None of this means you’re helpless. Check your Credit Card and Bank statements religiously for unauthorized activity. If you get a call from a debt Collector regarding a debt that you don’t recall, ask them to help you research it by providing supporting documentation. Pull your credit reports (directly from all of the major bureaus) annually. You’re entitled to get one from each bureau free per year. Limit the amount and frequency of personal information you freely divulge. When shopping online use reputable companies (research who you’re doing business with), make sure they have secure check-outs or PayPal. Never give your full SSN over the phone. Stay educated on the trending scams (Canadian lottery, secret shopper, Nigerian prince, delinquent taxes, and pyramid schemes), if it’s too good or too bad to be true it’s probably not!

Do your research and know what to do if/when someone gets access to your credit/debit card or bank account information. Communicate with the Credit Card Company, Credit Union or Bank immediately, report the card lost or stolen and convey which charges you did not authorize. Likewise, know what to do if someone uses your personal information to open one or many lines of credit. File a police report, contact the credit bureaus and lock out any lines of credit with a fraud alert. Communicate, communicate, and communicate.

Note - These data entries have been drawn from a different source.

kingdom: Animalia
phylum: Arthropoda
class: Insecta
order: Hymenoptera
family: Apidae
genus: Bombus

Yes, the current US system of 9 digit SSNs is antiquated. Yes, even the largest organizations spending millions on cyber security get hacked and subsequently your personal information gets compromised. Yes, there are bad actors looking to make a quick buck and to do harm. Cyber-fare however, is only as costly as you allow it to be. Avoiding the facts is and will continue to be no long-term solution. You have the capability to keep your personal information more personal than it is today, to take measures to avoid fraud, and to combat that fraud when and if it should occur.